Robert Bergé, post-scriptum

Hommage à un bâtisseur discret du luxe, qui fit rayonner La Mamounia et bien d’autres temples de l’hospitalité.

Le monde de l’hôtellerie de luxe a perdu l’un de ses grands artisans. Robert Jean Bergé, né le 18 janvier 1933 à Condom, dans le Gers, s’est éteint à Paris le 20 septembre 2025, à l’âge de 92 ans. Figure discrète mais déterminante, il fut l’un de ces directeurs de palace qui savaient faire du raffinement une discipline morale, et de la gestion un art presque spirituel. Ceux qui l’ont connu se souviennent d’un homme droit, élégant, intransigeant sur la qualité et sur les valeurs humaines : la rigueur, la loyauté et le sens du service. C’était une figure qui incarne ce que l’hôtellerie a de plus noble : l’exigence sans ostentation, l’élégance morale, et cette rare capacité à faire du service un art humain.

Le chapitre le plus emblématique de sa vie professionnelle s’était écrit à Marrakech.

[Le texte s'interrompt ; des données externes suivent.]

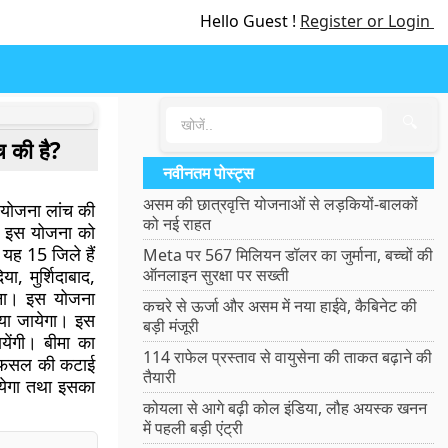
Hello Guest !
Register or Login
🔍
च की है?
नवीनतम पोस्ट्स
असम की छात्रवृत्ति योजनाओं से लड़कियों-बालकों
योजना लांच की
को नई राहत
। इस योजना को
 यह 15 जिले हैं
Meta पर 567 मिलियन डॉलर का जुर्माना, बच्चों की
या, मुर्शिदाबाद,
ऑनलाइन सुरक्षा पर सख्ती
रगना। इस योजना
कचरे से ऊर्जा और असम में नया हाईवे, कैबिनेट की
किया जायेगा। इस
बड़ी मंजूरी
ेंगी। बीमा का
114 राफेल प्रस्ताव से वायुसेना की ताकत बढ़ाने की
न, फसल की कटाई
तैयारी
ायेगा तथा इसका
कोयला से आगे बढ़ी कोल इंडिया, लौह अयस्क खनन
में पहली बड़ी एंट्री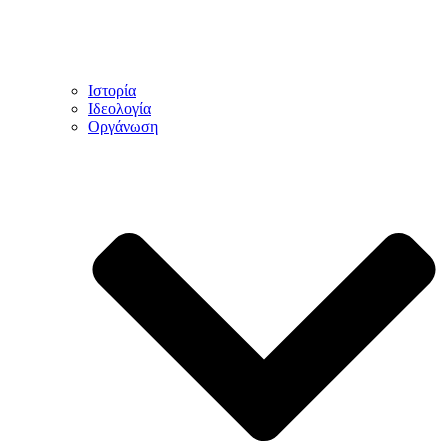
Ιστορία
Ιδεολογία
Οργάνωση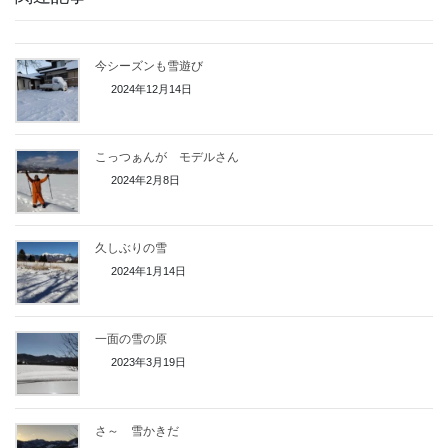
今シーズンも雪遊び
2024年12月14日
こっつぁんが モデルさん
2024年2月8日
久しぶりの雪
2024年1月14日
一面の雪の原
2023年3月19日
さ～ 雪かきだ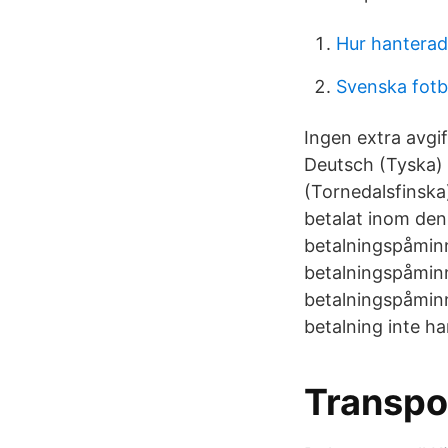
Hur hanterad
Svenska fotbo
Ingen extra avgi
Deutsch (Tyska) 
(Tornedalsfinska
betalat inom den
betalningspåmin
betalningspåminn
betalningspåminne
betalning inte ha
Transpo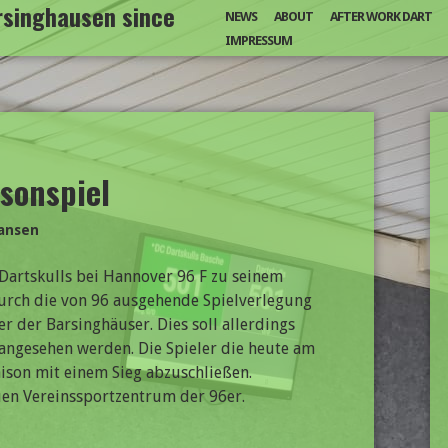
arsinghausen since
NEWS
ABOUT
AFTER WORK DART
IMPRESSUM
isonspiel
ansen
 Dartskulls bei Hannover 96 F zu seinem
. Durch die von 96 ausgehende Spielverlegung
er der Barsinghäuser. Dies soll allerdings
 angesehen werden. Die Spieler die heute am
ison mit einem Sieg abzuschließen.
uen Vereinssportzentrum der 96er.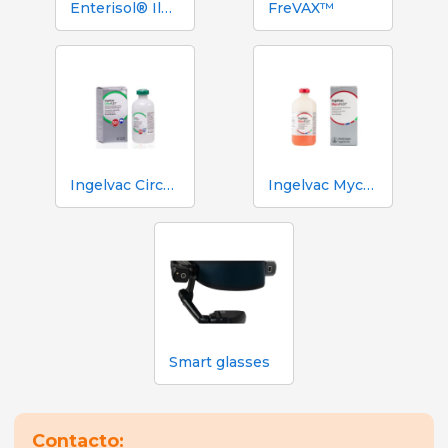
Enterisol® Ileitis
FreVAX™
Ingelvac CircoFLEX®
Ingelvac MycoFLEX®
Smart glasses
Contacto: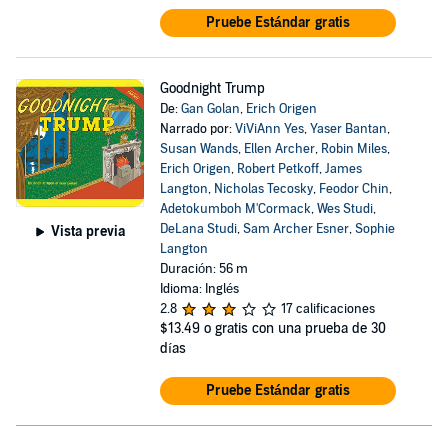
Pruebe Estándar gratis
Goodnight Trump
De:
Gan Golan
,
Erich Origen
Narrado por:
ViViAnn Yes
,
Yaser Bantan
,
Susan Wands
,
Ellen Archer
,
Robin Miles
,
Erich Origen
,
Robert Petkoff
,
James
Langton
,
Nicholas Tecosky
,
Feodor Chin
,
Adetokumboh M'Cormack
,
Wes Studi
,
DeLana Studi
,
Sam Archer Esner
,
Sophie
Vista previa
Langton
Duración: 56 m
Idioma: Inglés
2.8
17 calificaciones
$13.49
o gratis con una prueba de 30
días
Pruebe Estándar gratis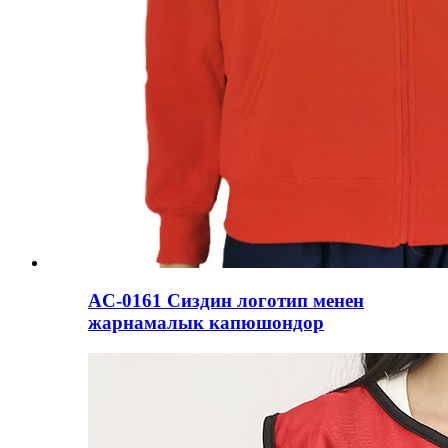
AC-0161 Сиздин логотип менен
жарнамалык капюшондор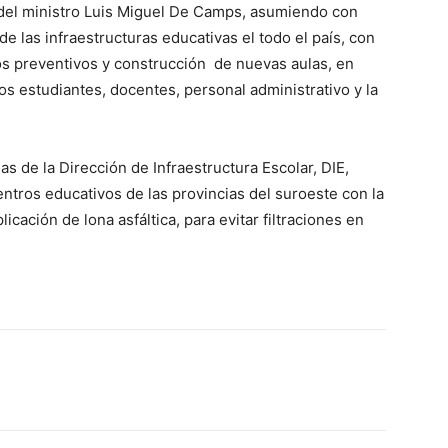
 del ministro Luis Miguel De Camps, asumiendo con
e las infraestructuras educativas el todo el país, con
s preventivos y construcción de nuevas aulas, en
os estudiantes, docentes, personal administrativo y la
s de la Dirección de Infraestructura Escolar, DIE,
ntros educativos de las provincias del suroeste con la
licación de lona asfáltica, para evitar filtraciones en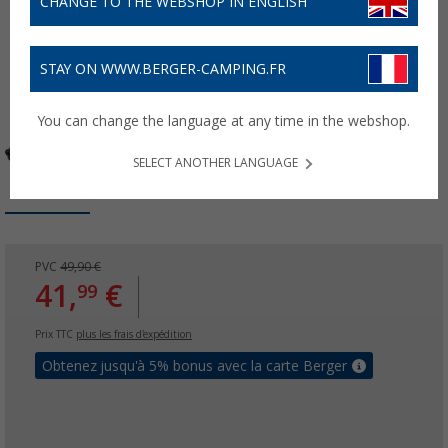
CHANGE TO THE WEBSHOP IN ENGLISH
STAY ON WWW.BERGER-CAMPING.FR
You can change the language at any time in the webshop.
SELECT ANOTHER LANGUAGE
PVC
49,90 €
41,
€
99
Prix TTC
plus les frais d'expédition
Obtenez jusqu'à 5% bonus avec la carte Berger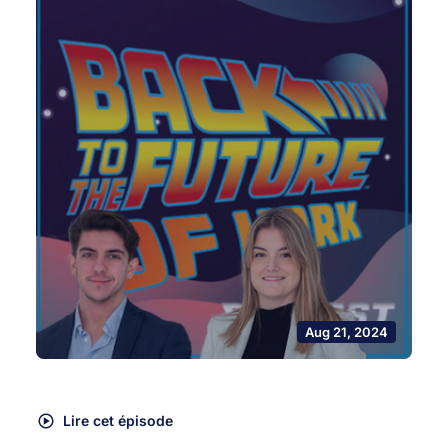
Aug 21, 2024
Lire cet épisode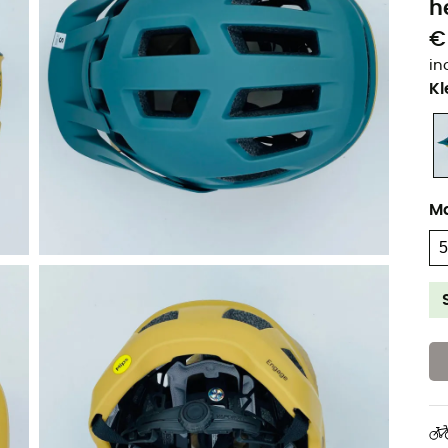
h
€
in
Kl
M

Treize années durant, Robert Bergé dirigea La Mamounia. Sous sa gouvernance, l’établissement connut un renouveau profond de redressement économique, de repositionnement stratégique et retour au cœur de la carte mondiale du luxe.

Il quitta la Mamounia en janvier 2006, au terme d’un cycle qu’il jugeait accompli, laissant derrière lui une institution consolidée et modernisée, sans jamais avoir trahi son esprit d’origine.

Avant Marrakech, et parfois en parallèle, Robert Bergé laissa son empreinte dans plusieurs capitales du luxe mondial.

À Casablanca, il donna un second souffle au Royal Mansour Hôtel, à Rabat, il apporta sa touche à l’enseigne Hilton et, à New York, au Parker Méridien, il eut l’audace d’inviter le chef Paul Bocuse en 1979.

Toujours visionnaire, il fut parmi les premiers, en France, à concevoir le brunch comme un événement social. Au Méridien Porte Maillot, il institua le rendez-vous dominical avec orchestre, animé par le pianiste Claude Bolling : le second dimanche, 450 couverts. Le concept était lancé, promis à devenir un classique de l’hôtellerie mondiale.

Chaque fois, il sut adapter le même credo : la modernité sans vulgarité, l’innovation sans reniement des valeurs.

Robert Bergé ne laisse ni livre ni manifeste, mais un héritage plus subtil : celui d’un style. Dans les cercles marocains de l’hôtellerie de luxe, on parle encore de « l’école Bergé » qui concevait que le sourire devait précéder la demande, où la lumière d’un hall devait sembler naturelle, et où un palace ne pouvait être grand que s’il restait humain.

Mais, sans doute, son œuvre la plus visible, La Mamounia, continue de joindre cet équilibre rare entre faste et âme, entre modernité et mémoire.

À 92 ans, Robert Bergé s’est éteint comme il avait vécu : avec élégance, sans bruit, laissant à ceux qui l’ont croisé le souvenir d’un homme qui savait que le vrai luxe n’est pas dans l’apparat, mais dans l’attention.